The farmer counted sheep, and found the little white ewe lamb missing. She was a twin and hadn’t been the strongest of the pair since birth. The ewe seemed unflappable and unconcerned as she grazed and made soft momma noises to her oldest charge, a white weather lamb. The farmer began looking around for the ewe lamb, but failed to find her under the trailer, in the horse stalls, beneath the baler, or any in tight corner of the barn. At wits’ end, our heroine does the only thing she can think of: she calls in the big guns.

To be continued…

Next time: we meet our farmer heroine’s partner in crime: Dad.

Friday, May 1, 2009

Happy Beltane

Happy first of May everyone! You might know it’s Beltane, but did you know it’s also the Day of the International Solidarity of Workers, National Love Day in the Czech Republic, Lei Day in the Hawaiian Islands, Unity Day in Kazakhstan, Maharashtra Day (Maharashtra Divas) in Maharastra, India, Constitution Day in the Marshall Islands, and Walpurgis Night in Northern Europe? The Roman Empire celebrated the all-female festival in honour of Bona Dea today as well as the fourth and last day of the Floralia in honour of Flora. In the United States, it’s Law Day or Loyalty Day. And as far as Saints’ observances, it’s the Feast of Saint Joseph the Worker and an observance of Saint James the Less, Saint Philip the Apostle, Saint Andeol, Saint Asaph, Saint Brieuc, Saint Sigismund of Burgundy, Saint Theodulf, and Saint Augustin Schoeffer. I have not the slightest clue who any of these people are, but this is what Wikipedia told me, so bitch at them if I’m wrong. It’s also Maharashtra Day and Gujarat Day in the Indian states of Maharashtra and Gujarat respectively to commemorate the formation of the two states. http://en.wikipedia.org/wiki/May_1 Just because I’m an English major and we cite our sources.
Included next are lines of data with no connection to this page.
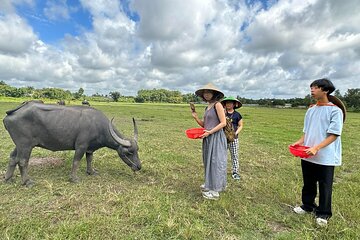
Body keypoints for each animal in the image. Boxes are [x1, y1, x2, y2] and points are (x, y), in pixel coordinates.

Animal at [2, 100, 141, 187]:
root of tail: (12, 113)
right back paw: (27, 182)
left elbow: (90, 159)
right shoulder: (81, 146)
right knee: (22, 161)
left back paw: (7, 179)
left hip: (19, 145)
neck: (98, 125)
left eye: (137, 150)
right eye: (128, 152)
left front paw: (91, 172)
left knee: (13, 157)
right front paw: (74, 178)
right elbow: (76, 161)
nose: (139, 167)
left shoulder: (89, 148)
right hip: (25, 146)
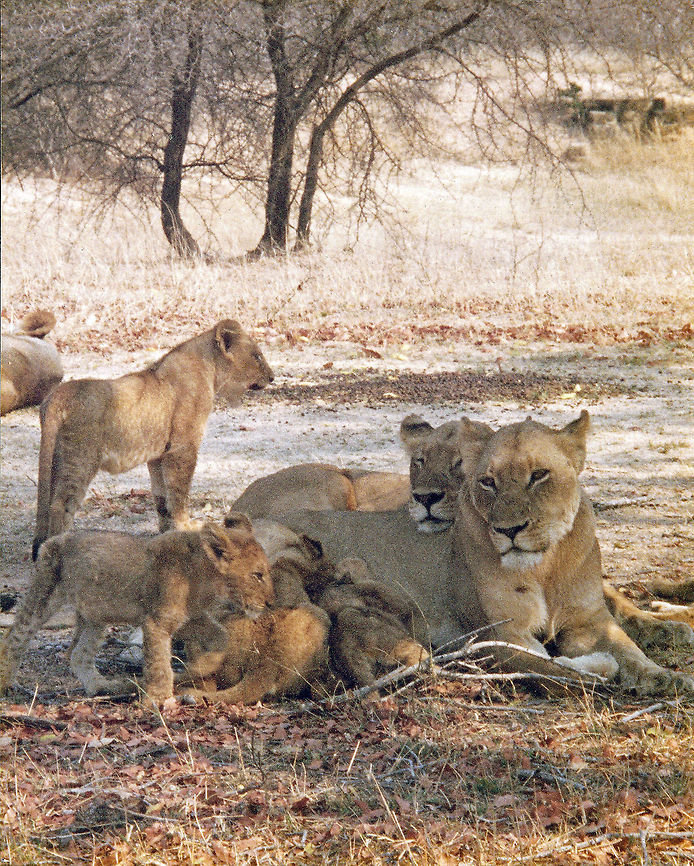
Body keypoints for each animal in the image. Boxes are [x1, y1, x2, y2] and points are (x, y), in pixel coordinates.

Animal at [0, 513, 274, 704]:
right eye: (257, 575)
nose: (271, 603)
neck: (205, 581)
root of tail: (55, 538)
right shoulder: (157, 622)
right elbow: (158, 663)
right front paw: (160, 701)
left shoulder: (190, 619)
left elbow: (221, 637)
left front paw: (202, 666)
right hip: (44, 595)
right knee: (15, 637)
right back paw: (6, 682)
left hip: (96, 616)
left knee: (78, 654)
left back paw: (102, 686)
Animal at [32, 319, 273, 560]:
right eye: (257, 356)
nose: (272, 377)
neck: (211, 370)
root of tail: (57, 395)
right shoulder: (183, 448)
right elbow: (179, 494)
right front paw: (186, 528)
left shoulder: (158, 455)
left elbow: (162, 498)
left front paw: (167, 534)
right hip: (80, 459)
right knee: (60, 505)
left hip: (58, 459)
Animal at [254, 412, 693, 697]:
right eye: (487, 481)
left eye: (539, 475)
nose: (509, 531)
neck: (545, 566)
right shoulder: (499, 633)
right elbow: (549, 667)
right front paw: (596, 669)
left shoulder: (590, 621)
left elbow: (630, 649)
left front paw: (667, 676)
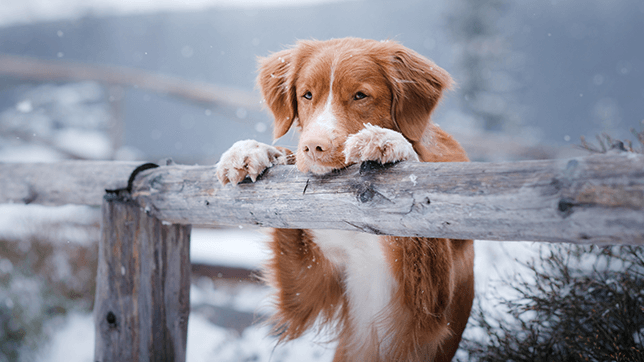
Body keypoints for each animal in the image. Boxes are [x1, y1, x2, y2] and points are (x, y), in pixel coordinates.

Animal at [216, 38, 472, 360]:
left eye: (360, 95)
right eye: (307, 95)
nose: (313, 147)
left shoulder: (425, 313)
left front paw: (387, 141)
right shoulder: (308, 284)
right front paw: (252, 150)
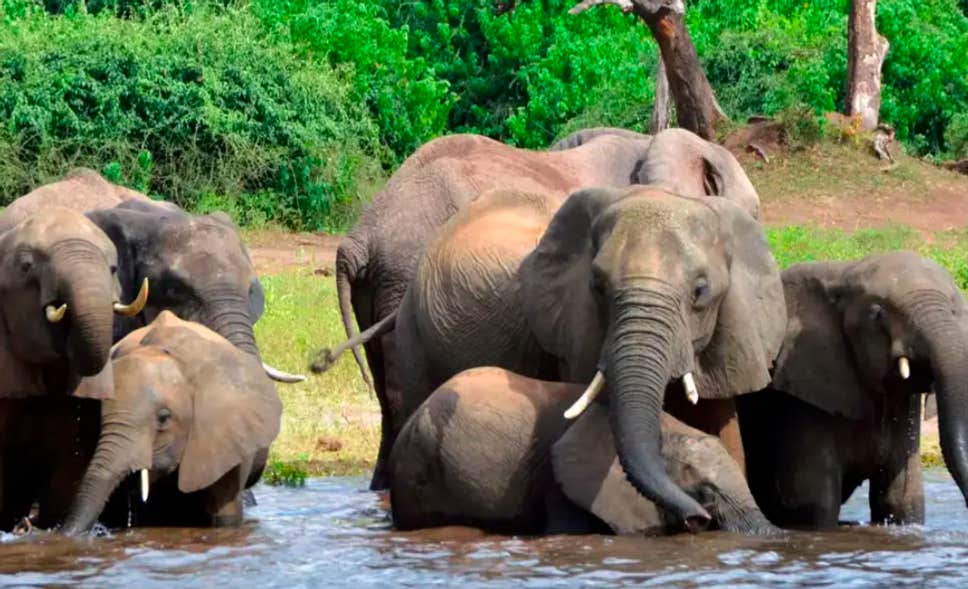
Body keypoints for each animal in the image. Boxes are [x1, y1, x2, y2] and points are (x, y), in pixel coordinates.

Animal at [738, 251, 968, 529]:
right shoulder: (801, 398)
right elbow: (814, 502)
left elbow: (901, 499)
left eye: (954, 310)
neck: (844, 272)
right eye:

I drug Dad to see Tamora Pierce in Ann Arbor tonight. She was really great. If you ever a get a chance to hear her speak in person, it’s well worth it. She has a great personality and really cares about helping young (especially teen and under) writers and readers. After revisiting her books a few months ago, it amazed me how good her stories are and how the issues in them aren’t just for kids, but also adults and show the gray area in problems. They show how to work through various problems without being moral. Characters screw up, realize they were wrong, evolve and change. And that’s all one can ask for good storytelling for any age.

It’s been cold here and the weather forecasts aren’t calling for warm weather any time soon. We need heat on this grass. The cows are getting restless and it’s getting increasingly difficult to keep them busy. Expect our valiant heroine to face a jail-break in upcoming episodes.

Well, it’s Friday night and I’m n bed at 9 p.m. giving you people something interesting (I hope) to read. Boy do I need to get a life. Or a boyfriend who isn’t dating the Army on the side.